#### Listed entries:
-*-*-

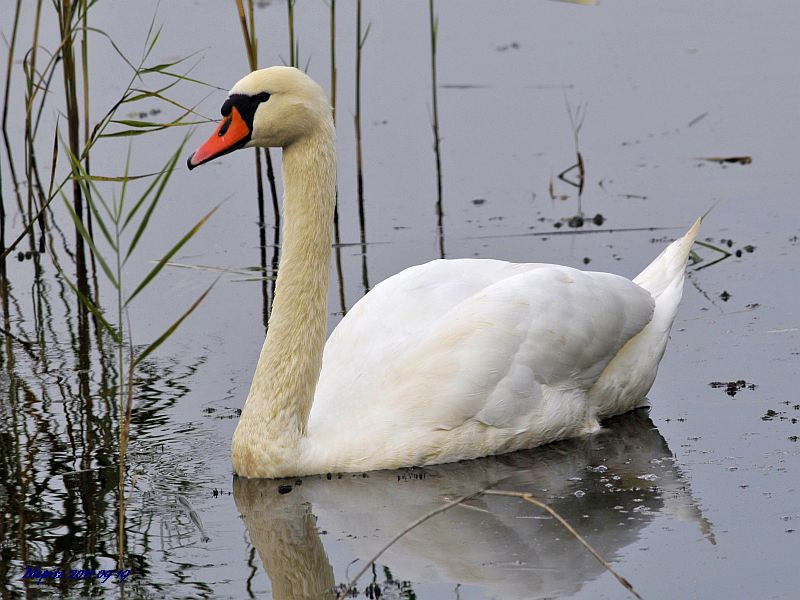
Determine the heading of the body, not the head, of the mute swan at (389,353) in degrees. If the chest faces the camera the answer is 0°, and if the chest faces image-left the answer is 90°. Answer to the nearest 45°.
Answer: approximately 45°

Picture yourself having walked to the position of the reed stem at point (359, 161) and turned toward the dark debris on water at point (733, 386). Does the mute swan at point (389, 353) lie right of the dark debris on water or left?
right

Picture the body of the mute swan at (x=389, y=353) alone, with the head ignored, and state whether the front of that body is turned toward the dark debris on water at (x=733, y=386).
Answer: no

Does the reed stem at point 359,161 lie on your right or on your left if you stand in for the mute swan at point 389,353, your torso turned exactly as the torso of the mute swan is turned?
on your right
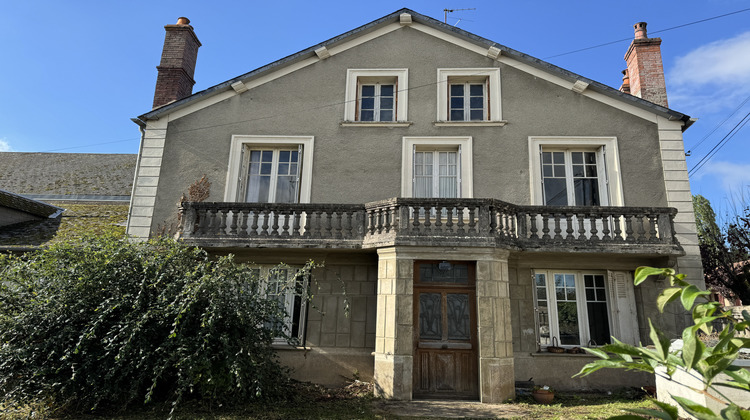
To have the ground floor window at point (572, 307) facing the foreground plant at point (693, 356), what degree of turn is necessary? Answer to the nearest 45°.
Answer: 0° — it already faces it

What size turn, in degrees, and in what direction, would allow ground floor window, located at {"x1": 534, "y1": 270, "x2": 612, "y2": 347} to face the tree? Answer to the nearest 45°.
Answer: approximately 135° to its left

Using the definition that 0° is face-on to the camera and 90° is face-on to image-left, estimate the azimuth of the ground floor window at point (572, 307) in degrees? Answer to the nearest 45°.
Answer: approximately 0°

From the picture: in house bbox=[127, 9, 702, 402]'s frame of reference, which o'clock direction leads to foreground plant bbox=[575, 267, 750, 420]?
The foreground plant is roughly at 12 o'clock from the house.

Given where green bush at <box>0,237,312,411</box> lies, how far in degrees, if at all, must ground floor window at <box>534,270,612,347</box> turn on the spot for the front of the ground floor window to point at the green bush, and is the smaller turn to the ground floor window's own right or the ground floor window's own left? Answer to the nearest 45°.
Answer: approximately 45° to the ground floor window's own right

-*-*-

#### What to produce:
Rewrite the lines from the one containing "What size turn, in" through the one containing "Answer: approximately 135° to its left", changing "tree" to "large tree" and leaving all else as it is.

#### Final answer:
What size turn, in degrees, and in what direction, would allow ground floor window, located at {"x1": 534, "y1": 270, "x2": 612, "y2": 347} to face the large tree? Answer to the nearest 45°.
Answer: approximately 135° to its left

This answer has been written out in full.